I can’t believe I’m responding seriously to this.

I’m not paying $12 to get the details, but before even bothering to look for methodological flaws, I would want to know if the result was random. For that, I’d need to know:
How many tasters?
What were the votes?
What statistical analysis was done?

Also, is styrofoam known to block the effects of meditation? I thought tin foil was required for that. So there’s a major methodological flaw right there!

Look up Explore: The Journal of Science and Healing on Wikipedia.

-Al

Obvious explanation, and nothing to do with meditation: it’s the difference in travel shock between riding in the front seat vs. back seat. Scientific research these days is really slipping.

I was at a tasting once and two couples each brought the same wine.

I tasted the first couple’s wine and it was fine. The second couple’s was corked. I asked the second couple, “Did you guys have an argument on the way over?”

They had, in fact, argued and said they had been considering splitting up.

The crowd drew the obvious and unassailable connection between the tasting results and their argument and decided the wine had been tainted by the conflict and became “divorce corked.”

My wife disagreed, saying they had come to a pour conclusion. I just sat there with a blanc look on my face.

Your wife’s sparkling intuition was spot on!

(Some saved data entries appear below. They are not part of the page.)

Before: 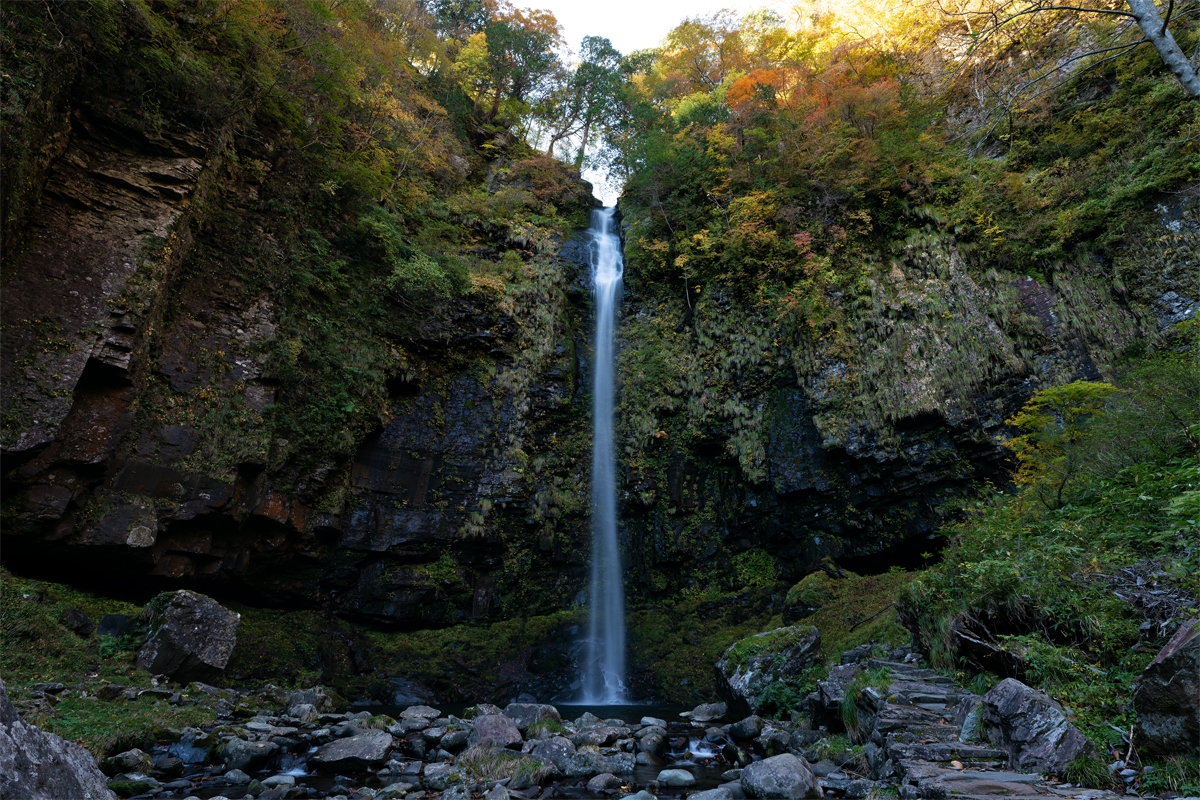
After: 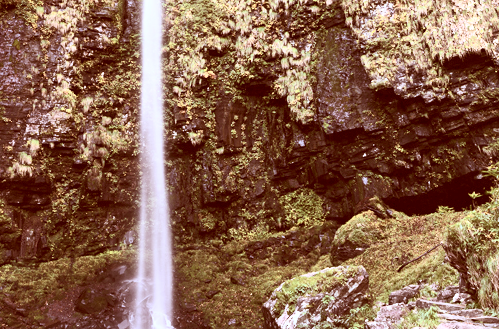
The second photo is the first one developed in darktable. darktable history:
crop: left 37.684%, top 45.051%, right 20.671%, bottom 13.763%
color correction: highlights a* 9.55, highlights b* 8.97, shadows a* 39.82, shadows b* 39.28, saturation 0.782
exposure: exposure 1.989 EV, compensate highlight preservation false
shadows and highlights: shadows 25.39, highlights -25.54
contrast brightness saturation: contrast 0.441, brightness 0.55, saturation -0.203
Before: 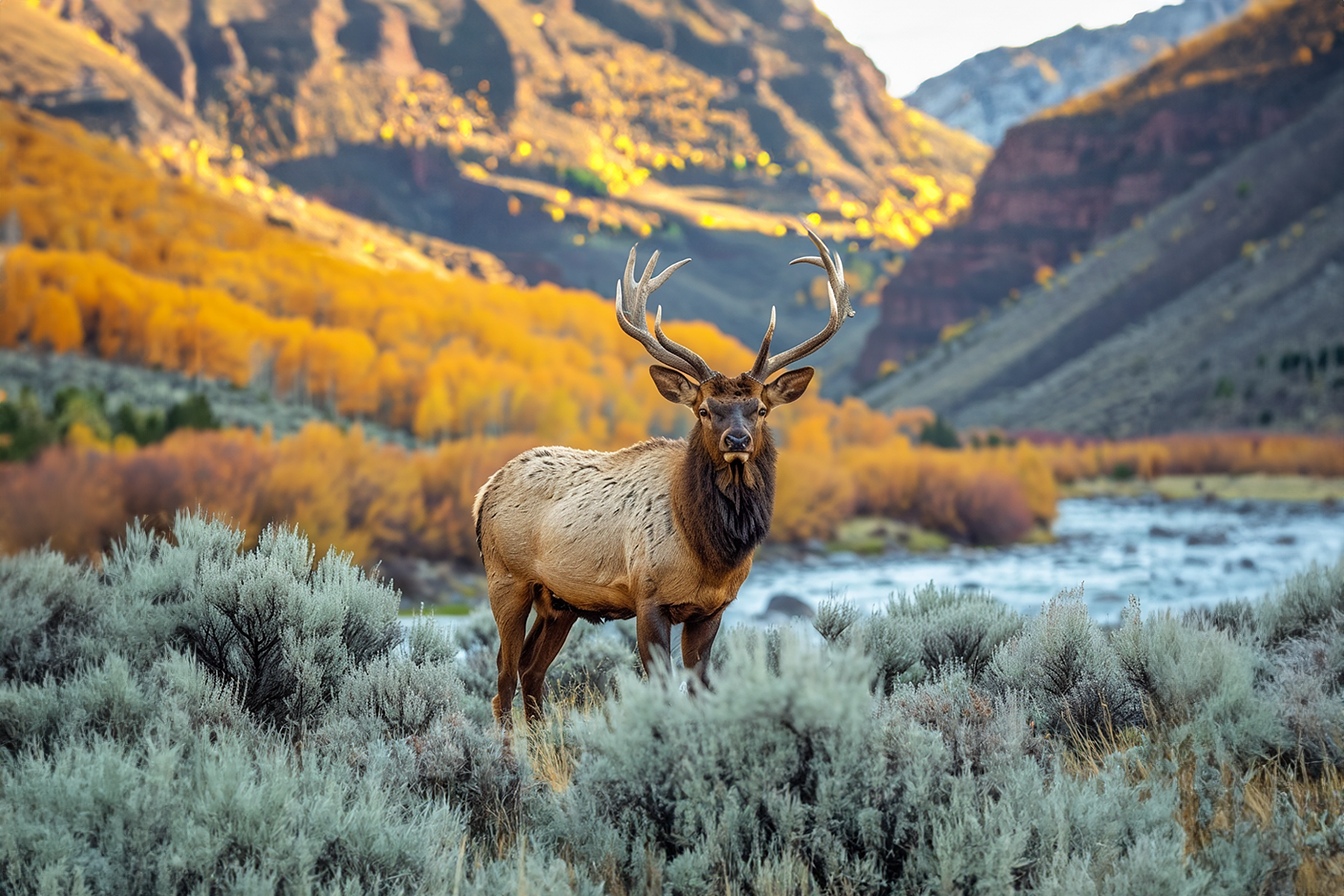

Alan and David - you bring up some interesting points. I wonder what would have happened had he wrapped the carafe in tin foil and then placed the wrapped carafe in front of the meditators. And AFIK, the effects of styrofoam were not considered but perhaps they had an insulating effect? Same as the front and back seat experience - if it was not buckled in up front, that may have actually been the key to the one wine getting the worse result, although I do believe he was careful enough to switch them up. But it’s a valid criticism.